» Try it: Copy the entries below exactly; any picture among them should be left out.

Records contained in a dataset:
☆ ☆ ☆ ☆ ☆
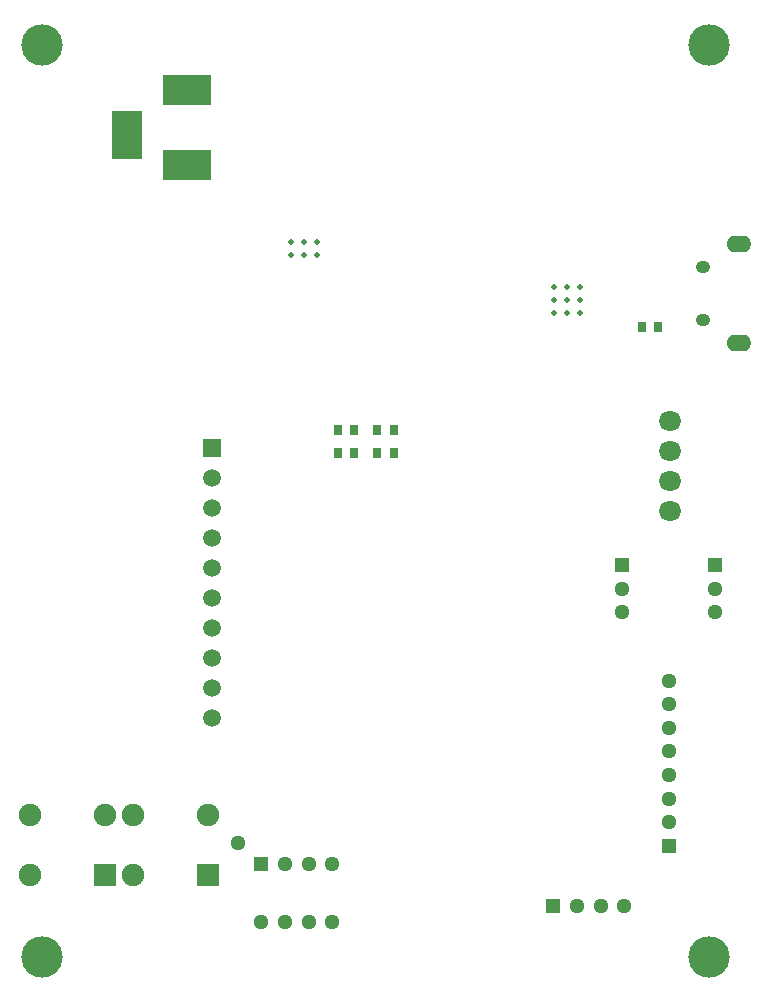
<source format=gbs>
%FSTAX23Y23*%
%MOIN*%
%SFA1B1*%

%IPPOS*%
%ADD19R,0.031500X0.037400*%
%ADD42R,0.051200X0.051200*%
%ADD43C,0.051200*%
%ADD44R,0.051200X0.051200*%
%ADD45C,0.059100*%
%ADD46R,0.059100X0.059100*%
%ADD47C,0.075000*%
%ADD48R,0.075000X0.075000*%
%ADD49R,0.160000X0.100000*%
%ADD50R,0.100000X0.160000*%
%ADD51C,0.138000*%
%ADD52O,0.075000X0.065000*%
%ADD53O,0.049200X0.041300*%
%ADD54C,0.019700*%
%ADD58O,0.082700X0.055100*%
%LNtankboardpcb1-1*%
%LPD*%
G54D19*
X03178Y03896D03*
X03123D03*
X02298Y03552D03*
X02242D03*
X02298Y03473D03*
X02242D03*
X02166D03*
X02111D03*
X02166Y03552D03*
X02111D03*
G54D42*
X02829Y01964D03*
X01855Y02106D03*
G54D43*
X02908Y01964D03*
X02987D03*
X03065D03*
X03058Y03022D03*
Y02943D03*
X03367Y03022D03*
Y02943D03*
X03214Y02716D03*
Y02637D03*
Y02401D03*
Y02244D03*
Y02322D03*
Y0248D03*
Y02559D03*
X01777Y02173D03*
X01934Y02106D03*
X02013D03*
X02092D03*
X01855Y0191D03*
X01934D03*
X02013D03*
X02092D03*
G54D44*
X03058Y031D03*
X03367D03*
X03214Y02165D03*
G54D45*
X01691Y03291D03*
Y02591D03*
Y02691D03*
Y02791D03*
Y02891D03*
Y02991D03*
Y03091D03*
Y03191D03*
Y03391D03*
G54D46*
X01691Y03491D03*
G54D47*
X01333Y02267D03*
X01083Y02067D03*
Y02267D03*
X01678D03*
X01428Y02067D03*
Y02267D03*
G54D48*
X01333Y02067D03*
X01678D03*
G54D49*
X01607Y04435D03*
Y04685D03*
G54D50*
X01407Y04535D03*
G54D51*
X03349Y01793D03*
X01124D03*
Y04835D03*
X03349D03*
G54D52*
X03217Y03581D03*
Y0348D03*
Y03382D03*
Y03281D03*
G54D53*
X03327Y04094D03*
Y03919D03*
G54D54*
X0204Y04177D03*
Y04133D03*
X01997Y04177D03*
Y04133D03*
X01954Y04177D03*
Y04133D03*
X02918Y03942D03*
X02874D03*
X02831D03*
X02918Y03985D03*
X02874D03*
X02831D03*
X02918Y04028D03*
X02874D03*
X02831D03*
G54D58*
X03447Y03842D03*
Y04171D03*
M02*
</source>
☆ ☆ ☆ ☆ ☆
» Exercise answer:
<source format=gbs>
%FSTAX23Y23*%
%MOIN*%
%SFA1B1*%

%IPPOS*%
%ADD19R,0.031500X0.037400*%
%ADD42R,0.051200X0.051200*%
%ADD43C,0.051200*%
%ADD44R,0.051200X0.051200*%
%ADD45C,0.059100*%
%ADD46R,0.059100X0.059100*%
%ADD47C,0.075000*%
%ADD48R,0.075000X0.075000*%
%ADD49R,0.160000X0.100000*%
%ADD50R,0.100000X0.160000*%
%ADD51C,0.138000*%
%ADD52O,0.075000X0.065000*%
%ADD53O,0.049200X0.041300*%
%ADD54C,0.019700*%
%ADD58O,0.082700X0.055100*%
%LNtankboardpcb1-1*%
%LPD*%
G54D19*
X03178Y03896D03*
X03123D03*
X02298Y03552D03*
X02242D03*
X02298Y03473D03*
X02242D03*
X02166D03*
X02111D03*
X02166Y03552D03*
X02111D03*
G54D42*
X02829Y01964D03*
X01855Y02106D03*
G54D43*
X02908Y01964D03*
X02987D03*
X03065D03*
X03058Y03022D03*
Y02943D03*
X03367Y03022D03*
Y02943D03*
X03214Y02716D03*
Y02637D03*
Y02401D03*
Y02244D03*
Y02322D03*
Y0248D03*
Y02559D03*
X01777Y02173D03*
X01934Y02106D03*
X02013D03*
X02092D03*
X01855Y0191D03*
X01934D03*
X02013D03*
X02092D03*
G54D44*
X03058Y031D03*
X03367D03*
X03214Y02165D03*
G54D45*
X01691Y03291D03*
Y02591D03*
Y02691D03*
Y02791D03*
Y02891D03*
Y02991D03*
Y03091D03*
Y03191D03*
Y03391D03*
G54D46*
X01691Y03491D03*
G54D47*
X01333Y02267D03*
X01083Y02067D03*
Y02267D03*
X01678D03*
X01428Y02067D03*
Y02267D03*
G54D48*
X01333Y02067D03*
X01678D03*
G54D49*
X01607Y04435D03*
Y04685D03*
G54D50*
X01407Y04535D03*
G54D51*
X03349Y01793D03*
X01124D03*
Y04835D03*
X03349D03*
G54D52*
X03217Y03581D03*
Y0348D03*
Y03382D03*
Y03281D03*
G54D53*
X03327Y04094D03*
Y03919D03*
G54D54*
X0204Y04177D03*
Y04133D03*
X01997Y04177D03*
Y04133D03*
X01954Y04177D03*
Y04133D03*
X02918Y03942D03*
X02874D03*
X02831D03*
X02918Y03985D03*
X02874D03*
X02831D03*
X02918Y04028D03*
X02874D03*
X02831D03*
G54D58*
X03447Y03842D03*
Y04171D03*
M02*
</source>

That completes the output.